* EXTRAIT DU TEXTE *

::::::::

Cette horreur est calculée. Elle veut signifier qu’il n’y a pas de limites.

Tout a été humilié, les mosquées ont été détruites ou saccagées
par les troupes US, puis utilisées sans ménagement comme lieux de repos
pour les soldats (tout le monde a vu ces photos où des soldats
américains dormaient dans les mosquées avec leurs armes, leur bottes
etc)... Le massacre et l’humiliation, la terreur, sont les armes de la
guerre préventive, totale et permanente, “tous ceux qui ne sont pas avec
nous sont contre nous, et ceux qui sont contre nous doivent savoir que
ce qui les attend c’est soit la mort soit l’arrestation”
d’après un haut
officier américain à Bagdad au début de l’opération de Fallouja .
Il y a quelques mois, c’était Najaf, une ville sainte chiite. Demain ça
sera d’autres villes d’Irak que le monde découvrira par le biais des
massacres commis. Tant que le peuple irakien refuse de se soumettre, la
résistance éclatera un peu partout et d’une façon ambulante, et la
répression aussi sera ambulante.

::::::::

* EXTRAIT DE DONNÉES *
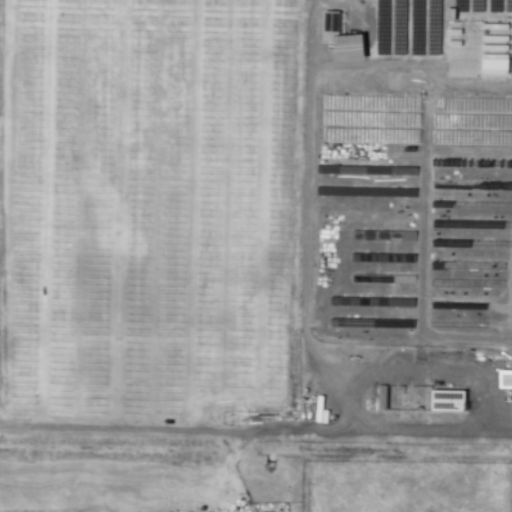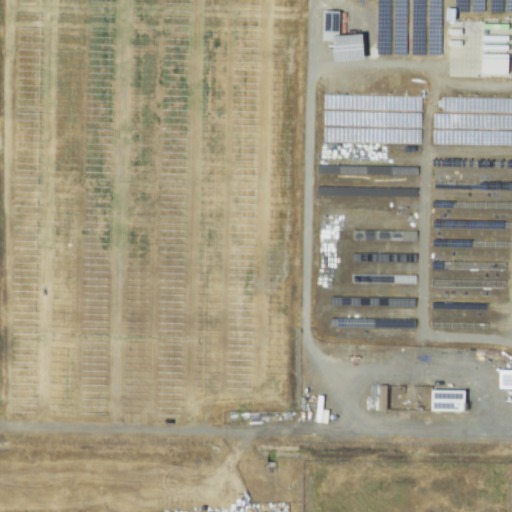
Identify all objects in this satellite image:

::::::::

* CONSIGNES *
a: D'après le texte sur la guerre en Irak, quelle ville sainte chiite a été frappée quelques mois avant Fallouja ?
b: Poursuivez le texte sur la guerre en Irak après sa dernière phrase.

* RÉPONSES *
a: Najaf.

b:
Mais la terreur ne peut pas pacifier un pays occupé et spolié, comme
l’est l’Irak. L’alternative politique proposée est l’acceptation d’un
gouvernement bidon, sans consensus national. Ce gouvernement a instauré
au début de novembre l’état d’urgence alors qu’il dit vouloir déclencher
“le processus politique”, c’est à dire des élections. A-t-on vu une
démocratie se construire sous l’état d’urgence et, à côté de cela, avec
des bains de sang effroyables et répétitifs ? Drôle de démocratie et de
processus politique !! En plus, refuser d’y participer est considéré
comme un acte de guerre. C’est très officiellement ce qui a été avancé
pour justifier les opérations contre Moktada Sadr à Najaf, et il a été
non moins officiellement dit que ces opérations visaient à le
convaincre de participer au “processus politique”. En plus, l’ensemble
du dispositif électoral - mode de candidature et d’élection - est
verrouillé, taillé à l’avance, c’est à dire falsifié.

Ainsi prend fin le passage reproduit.